Why Sea (SE) Shares Are Getting Obliterated Today

Kayode Omotosho /
2023/08/24 4:41 pm EDT

What Happened:

Shares of e-commerce and gaming company Sea Limited (NYSE:SE) fell 5.18% in the afternoon session after KGI Securities analyst Andrew Cheng downgraded the stock's rating from Outperform (Buy) to Neutral and assigned a price target of $42. This marks the third downgrade in August 2023, indicating a growing bearish outlook within Wall Street regarding the stock. 

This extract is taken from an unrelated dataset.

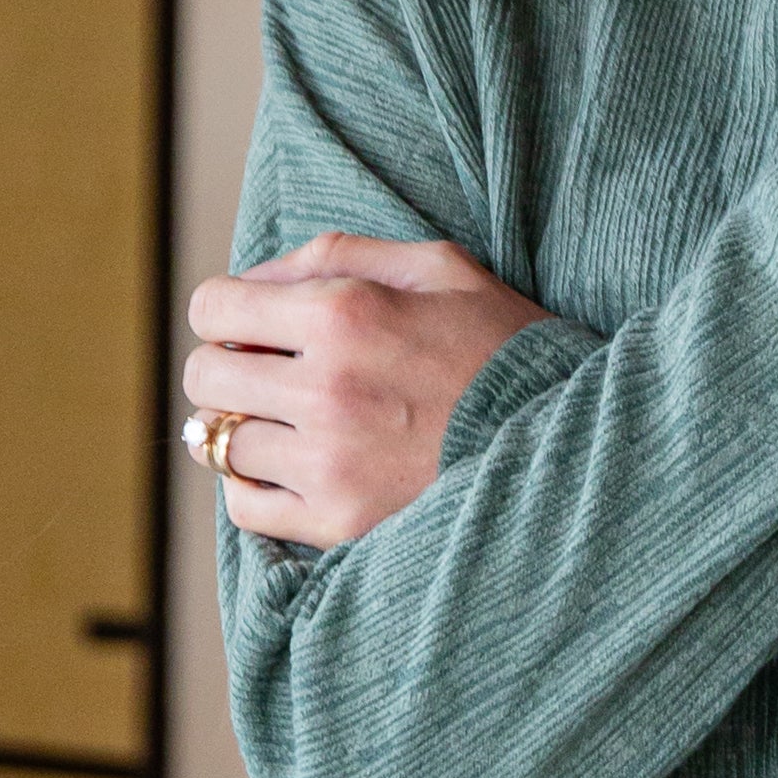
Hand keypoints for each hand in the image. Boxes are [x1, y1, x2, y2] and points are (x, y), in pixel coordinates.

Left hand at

Aside from today, the most recent of these downgrades was on August 18, 2023, when JP Morgan analyst Ranjan Sharma downgraded the stock's rating from Overweight (Buy) to Neutral and assigned a price target of $45. The downgrade occurred days after the company disclosed its Q2 2023 earnings, with the user base and revenue missing Wall Street's estimates. Sharma added that "SE's decision to accelerate e-commerce investments in growth is likely to materially weigh on its earnings and share price in the near-term."

The stock market overreacts to news, and big price drops can present good opportunities to buy high-quality stocks. Is now the time to buy Sea? Access our full analysis report here, it's free.

What is the market telling us:

Sea's shares are very volatile and over the last year have had moves greater than 5%. In context of that, today's move is indicating the market considers this news meaningful but not something that would fundamentally change its perception of the business. 

The previous big move we wrote about was nine days ago, when the stock dropped 11.3% on the news that the company reported second quarter results that missed analysts' revenue estimates. Notably, the digital entertainment segment had revenue of US$529.4 million compared to US$900.3 million in the same period last year due to "moderation in user engagement and monetization year-on-year." As a result, the number of quarterly paying users was down year on year, though it increased compared to the previous period. 

On the other hand, adjusted EBITDA beat and was much improved compared to a year ago. Earnings per share also came in above expectations. Moving ahead, management signalled that the company would be stepping up investments. This shows some optimism around the market opportunity but could depress profits in the near to medium term. 

Overall, it was a weaker quarter considering the topline miss, and the fall in monetized user base which was down significantly compared to the previous year. These factors are likely weighing heavily on investors' minds, regardless of the profits or cashflows booked during the quarter.